Dx and Su(dx) Induce Notch Endocytosis by Different Routes, Related to Figure 2 (A) Using N antibody uptake assay, Dx induced internalisation of Notch is reduced compared to control by Dynamin, Clathrin Heavy Chain and Synaptojanin RNAi (upper panels in B). In contrast Su(dx) induced Notch endocytosis is prevented by Dynamin but not Clathrin Heavy Chain or Synaptojanin RNAi (lower panels). (B) Scoring of Notch localisation as % cells with mainly plasma membrane localisation (PM), vesicular localisation (V) or a mixture of plasma membrane and vesicular (PM=V).
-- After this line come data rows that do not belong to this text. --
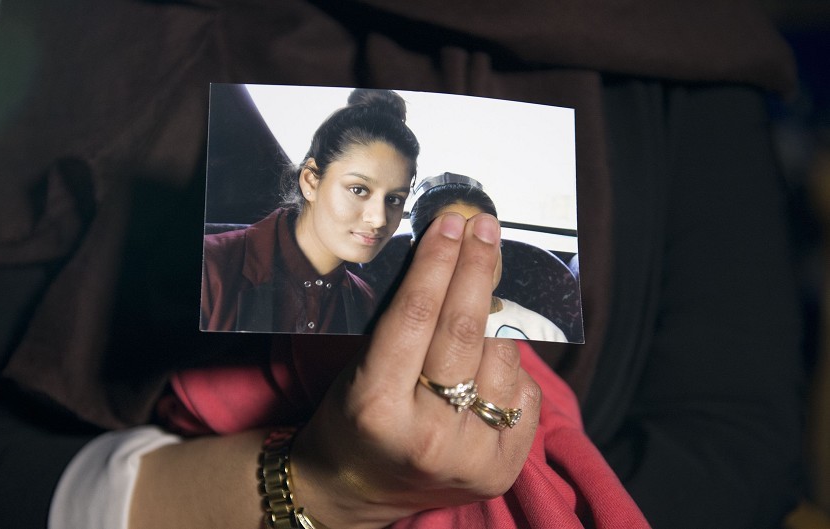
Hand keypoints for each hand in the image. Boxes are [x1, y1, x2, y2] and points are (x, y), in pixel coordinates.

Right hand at [292, 212, 540, 528]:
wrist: (356, 488)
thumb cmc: (351, 417)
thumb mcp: (358, 367)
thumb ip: (404, 323)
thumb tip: (453, 257)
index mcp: (376, 406)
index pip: (417, 315)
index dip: (438, 261)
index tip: (452, 223)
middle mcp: (426, 435)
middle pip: (466, 331)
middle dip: (479, 267)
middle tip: (485, 228)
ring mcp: (469, 457)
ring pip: (504, 357)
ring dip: (499, 314)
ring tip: (485, 291)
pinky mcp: (501, 470)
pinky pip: (525, 392)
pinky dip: (511, 364)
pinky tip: (492, 351)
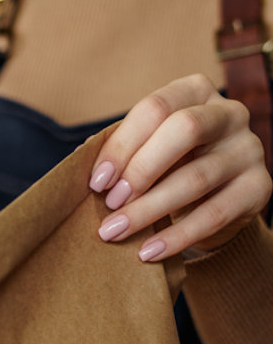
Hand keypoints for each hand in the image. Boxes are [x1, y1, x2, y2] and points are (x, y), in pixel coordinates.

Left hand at [89, 74, 271, 260]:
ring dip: (149, 209)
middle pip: (185, 130)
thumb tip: (89, 168)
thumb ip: (122, 150)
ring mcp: (249, 149)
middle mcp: (230, 113)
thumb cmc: (167, 164)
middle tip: (110, 203)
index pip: (156, 108)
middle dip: (140, 169)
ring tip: (115, 231)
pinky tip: (148, 251)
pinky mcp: (260, 187)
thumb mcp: (146, 147)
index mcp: (195, 92)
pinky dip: (177, 236)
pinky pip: (215, 214)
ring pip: (196, 178)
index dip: (123, 144)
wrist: (213, 197)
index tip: (97, 181)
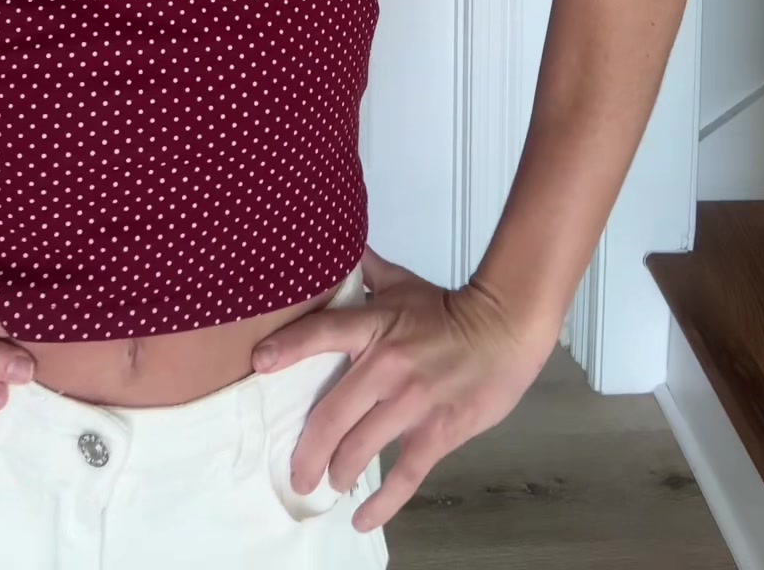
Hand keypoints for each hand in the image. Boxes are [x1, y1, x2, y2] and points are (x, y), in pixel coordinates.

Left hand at [250, 243, 558, 530]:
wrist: (504, 330)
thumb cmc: (446, 310)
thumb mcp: (401, 283)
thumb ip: (365, 271)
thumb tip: (333, 245)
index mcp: (374, 325)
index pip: (321, 332)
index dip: (287, 347)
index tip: (259, 365)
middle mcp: (386, 365)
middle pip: (331, 415)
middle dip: (307, 451)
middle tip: (297, 472)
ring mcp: (411, 403)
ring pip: (359, 449)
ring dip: (338, 473)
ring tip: (331, 483)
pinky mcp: (437, 432)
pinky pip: (404, 476)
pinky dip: (382, 504)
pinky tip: (362, 518)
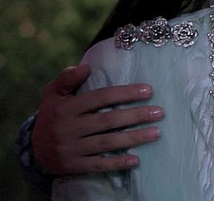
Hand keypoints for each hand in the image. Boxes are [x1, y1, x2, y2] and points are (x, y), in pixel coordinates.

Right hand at [32, 64, 163, 173]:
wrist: (33, 148)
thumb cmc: (53, 115)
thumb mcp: (53, 94)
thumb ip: (67, 78)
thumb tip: (86, 66)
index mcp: (66, 107)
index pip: (101, 97)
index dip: (126, 93)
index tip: (149, 90)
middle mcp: (68, 128)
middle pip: (108, 120)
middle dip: (136, 115)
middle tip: (160, 112)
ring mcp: (70, 148)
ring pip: (107, 143)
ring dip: (134, 138)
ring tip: (156, 133)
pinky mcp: (73, 166)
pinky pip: (98, 164)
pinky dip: (117, 163)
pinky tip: (136, 160)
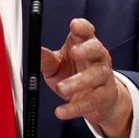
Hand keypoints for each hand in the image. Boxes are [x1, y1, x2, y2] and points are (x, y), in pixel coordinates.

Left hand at [40, 18, 132, 137]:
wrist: (99, 100)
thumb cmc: (75, 74)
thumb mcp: (57, 65)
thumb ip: (46, 59)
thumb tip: (34, 51)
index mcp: (85, 44)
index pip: (87, 31)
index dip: (82, 27)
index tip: (74, 26)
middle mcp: (98, 57)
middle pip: (96, 49)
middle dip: (85, 49)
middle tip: (72, 52)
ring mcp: (104, 76)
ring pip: (96, 75)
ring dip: (78, 81)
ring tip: (61, 87)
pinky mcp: (105, 96)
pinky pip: (92, 101)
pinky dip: (75, 107)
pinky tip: (61, 111)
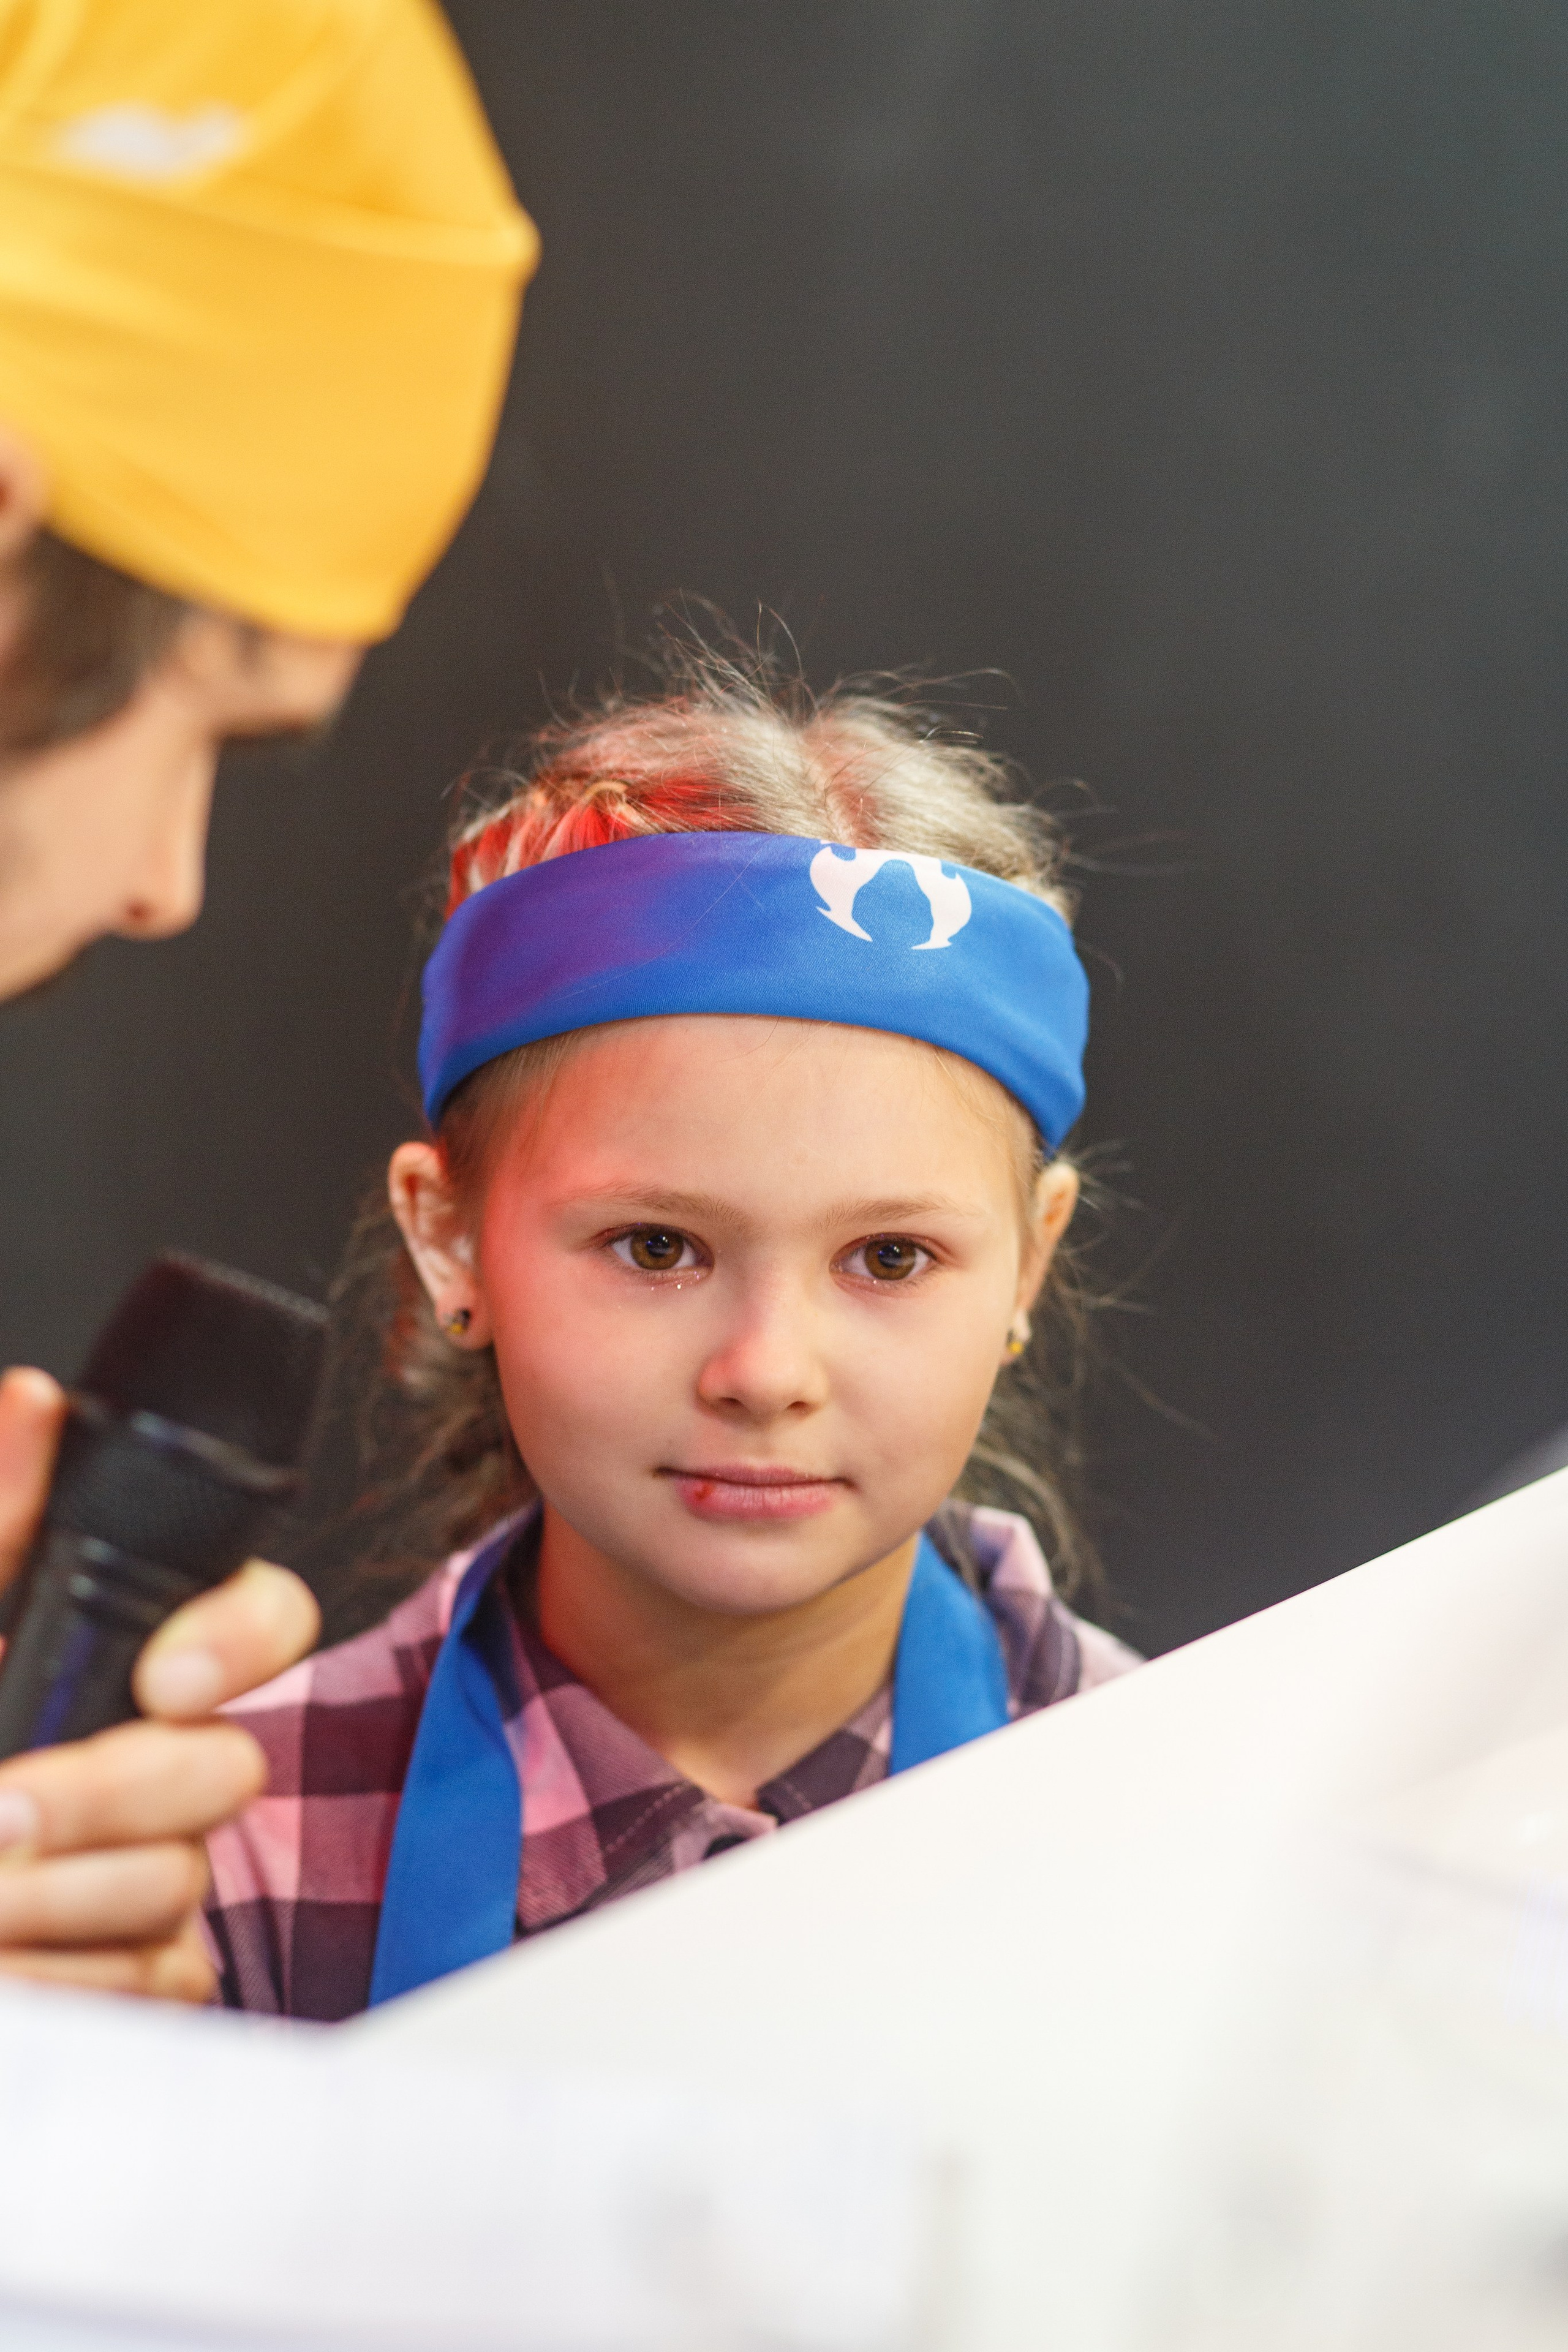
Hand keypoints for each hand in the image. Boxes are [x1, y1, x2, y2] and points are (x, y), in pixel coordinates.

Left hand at [0, 1365, 318, 1998]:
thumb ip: (1, 1516)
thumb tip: (35, 1398)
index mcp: (136, 1657)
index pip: (266, 1618)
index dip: (237, 1642)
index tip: (160, 1677)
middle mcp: (170, 1755)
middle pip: (225, 1764)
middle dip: (105, 1793)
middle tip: (1, 1811)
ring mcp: (175, 1864)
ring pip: (186, 1876)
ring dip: (60, 1894)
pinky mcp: (161, 1970)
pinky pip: (167, 1976)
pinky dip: (73, 1975)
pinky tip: (12, 1963)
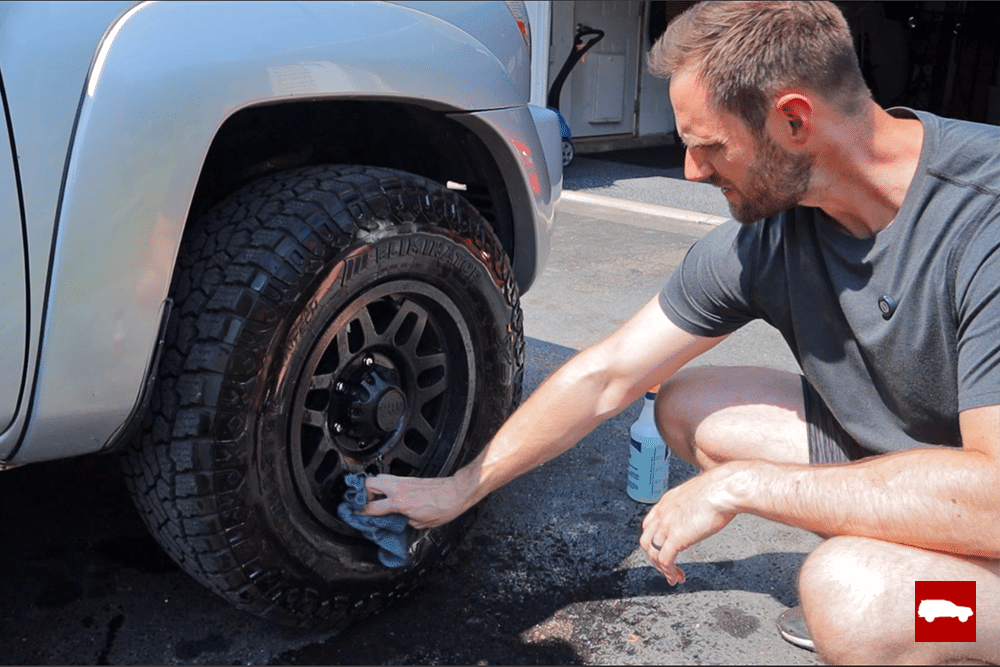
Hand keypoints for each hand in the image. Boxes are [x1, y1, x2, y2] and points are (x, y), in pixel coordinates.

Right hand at [362, 473, 474, 528]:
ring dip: (373, 487)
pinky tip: (389, 493)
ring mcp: (403, 481)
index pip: (372, 507)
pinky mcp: (409, 478)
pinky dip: (385, 484)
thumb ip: (404, 521)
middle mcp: (398, 488)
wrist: (456, 492)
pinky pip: (390, 478)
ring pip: (379, 477)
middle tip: (364, 502)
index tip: (357, 515)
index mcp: (400, 503)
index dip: (361, 512)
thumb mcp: (421, 524)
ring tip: (375, 497)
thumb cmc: (443, 508)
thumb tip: (397, 521)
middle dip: (362, 493)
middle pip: (369, 483)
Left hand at [639, 465, 740, 584]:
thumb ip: (695, 503)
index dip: (654, 539)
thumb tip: (703, 508)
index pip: (650, 524)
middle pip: (646, 540)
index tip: (663, 549)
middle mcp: (663, 513)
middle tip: (666, 567)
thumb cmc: (720, 489)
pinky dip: (669, 571)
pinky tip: (677, 576)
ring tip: (673, 577)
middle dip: (654, 556)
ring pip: (652, 552)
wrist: (724, 489)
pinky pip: (664, 560)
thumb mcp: (700, 494)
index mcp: (667, 501)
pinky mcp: (676, 538)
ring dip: (661, 568)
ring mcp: (667, 525)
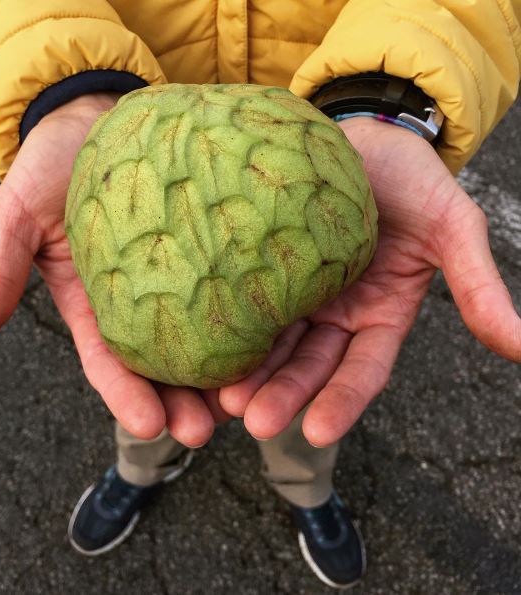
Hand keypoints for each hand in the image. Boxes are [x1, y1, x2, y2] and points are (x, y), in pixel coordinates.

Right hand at [0, 93, 222, 447]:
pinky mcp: (211, 247)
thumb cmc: (51, 164)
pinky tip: (274, 336)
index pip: (110, 364)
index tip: (151, 427)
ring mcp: (180, 276)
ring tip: (247, 402)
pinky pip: (234, 284)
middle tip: (209, 429)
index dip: (127, 398)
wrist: (96, 114)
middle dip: (184, 402)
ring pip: (205, 337)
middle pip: (166, 365)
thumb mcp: (15, 217)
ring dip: (224, 373)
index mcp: (95, 306)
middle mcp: (142, 301)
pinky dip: (250, 315)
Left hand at [219, 117, 520, 445]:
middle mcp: (336, 314)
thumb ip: (478, 286)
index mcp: (381, 316)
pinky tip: (204, 345)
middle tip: (250, 419)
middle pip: (308, 366)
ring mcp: (298, 293)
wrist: (364, 131)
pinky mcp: (266, 267)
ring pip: (272, 343)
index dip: (342, 401)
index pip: (362, 371)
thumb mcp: (453, 227)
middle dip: (282, 394)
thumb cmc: (414, 177)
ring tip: (220, 398)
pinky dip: (228, 325)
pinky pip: (245, 301)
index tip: (317, 431)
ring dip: (249, 372)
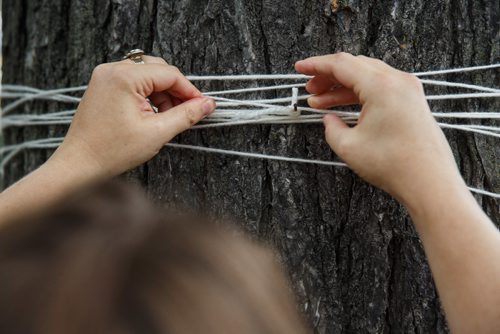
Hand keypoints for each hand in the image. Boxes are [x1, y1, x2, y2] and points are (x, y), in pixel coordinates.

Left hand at [50, 56, 215, 179]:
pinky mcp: (102, 85)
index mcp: (124, 77)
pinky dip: (147, 94)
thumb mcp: (157, 133)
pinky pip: (133, 81)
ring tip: (167, 117)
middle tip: (186, 112)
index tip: (203, 106)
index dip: (190, 91)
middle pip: (159, 70)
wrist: (79, 164)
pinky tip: (152, 114)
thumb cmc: (111, 151)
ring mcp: (105, 76)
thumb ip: (186, 115)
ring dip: (162, 93)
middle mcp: (112, 69)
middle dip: (176, 91)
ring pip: (147, 75)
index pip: (170, 74)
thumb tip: (208, 104)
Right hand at [295, 53, 463, 205]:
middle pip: (355, 66)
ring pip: (367, 77)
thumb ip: (332, 128)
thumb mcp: (349, 147)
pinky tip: (344, 109)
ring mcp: (408, 90)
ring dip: (342, 87)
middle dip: (328, 77)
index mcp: (380, 86)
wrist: (429, 182)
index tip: (300, 68)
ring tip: (321, 101)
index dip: (316, 65)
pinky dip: (360, 94)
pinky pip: (380, 88)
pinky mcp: (412, 102)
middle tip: (310, 90)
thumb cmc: (394, 165)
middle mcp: (397, 81)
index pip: (341, 64)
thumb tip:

Data displayed as mean ±SEM from minimum of 3 repeats, each scoring minimum of 60 cells, ^∗ indicates p<0.05 compared to GFP RNAi control (Student t-test).

Figure S3

Endocytosis through GPI-Protein Positive and Negative Routes in S2 Cells, Related to Figure 3 (A–D) Immunostained cells after Notch antibody uptake endocytosis assay (Notch, purple; GPI-GFP green). (A) Basal Notch endocytosis of N^D505A is into GPI-GFP positive vesicles. (B) Dx expression induces endocytosis of N^D505A through GPI-GFP negative vesicles. (C and D) Basal Notch endocytosis of N^R2027A is into GPI-GFP positive vesicles (C) and this is not altered by Dx expression (D). (E) Quantification of N localisation as % cells with mainly plasma membrane localisation (PM), vesicular localisation (V) or a mixture of plasma membrane and vesicular (PM=V). (F) % Notch containing vesicles which are GPI-GFP positive or negative. Data in E,F displayed as mean ± SEM from minimum of 3 repeats, each scoring minimum of 60 cells or vesicles per repeat, ^∗ indicates p<0.05 compared to respective controls (Student t-test). (G–I) GFP antibody uptake assay of GPI-GFP endocytosis (GFP-total green; GFP antibody, purple). (G) In control cells at 25^oC, most pulse labelled GFP is endocytosed (arrowheads). (H and I) GPI-GFP endocytosis is reduced by cholesterol depletion (H) or by lowering the temperature to 18^oC (I). (J) Quantification of anti-GFP localisation in endocytic uptake assay shown as % cells with mainly plasma membrane GFP localisation (PM), vesicular localisation (V) or a mixture of plasma membrane and vesicular (PM=V). Data displayed as mean ± SEM from minimum of 3 repeats, each scoring minimum of 60 cells per repeat, ^∗ indicates p<0.05 compared to respective controls (Student t-test). (K and L) Endocytosed GPI-GFP traffics through Rab5 (K) and Rab7 (L) positive vesicles. (Total-GPI-GFP, green; GFP antibody marking endocytosed GFP (blue); Rab5-RFP (K) or Rab7-RFP (L), red). GFP colocalisation with Rab5 or Rab7 indicated with arrowheads.

Figure S4

RNAi Knockdown Efficiency and Effect of ADAM 10 Inhibitor on Notch Signaling in S2 Cells, Related to Figure 4 (A) Expression of mRNA of target genes in S2 cells was detected by real time Q-PCR and effect of RNAi knockdown is shown relative to respective normalised control exposed only to GFP RNAi. Expression of Notch is from pMT-Notch transfected cells, the expression of other genes reflects endogenous expression. (B) RNAi Knockdown of Ser expression in S2 cells detected by Q-PCR. (C) Notch signaling luciferase assay. Basal signal through WT Notch is insensitive to Ser RNAi, but signal from N-VP16 shows small but reproducible reduction compared to control (GFP RNAi). (D) Western blots showing relative reduction in protein levels, Rab5 and Dor. Anti-Peanut was used as a loading control. (E) Quantification of western blots. (F–H) Notch signaling luciferase assay. (F) Su(dx)V5 induces signaling similarly through N and N^D505A but (G) Ser does not induce signaling through N^D505A. (H) Kuz inhibitor BB94 blocks basal and Dl-induced signaling but not Dx activation of N. As a control the Presenilin inhibitor DAPT blocks, basal, Dx and Dl-induced signal. Extracellular truncated N controls behave as expected. NEXT is inhibited by DAPT but not BB94, NICD is not affected by either inhibitor. Data in A-C, E-H displayed as means ± SEM for 3 repeats.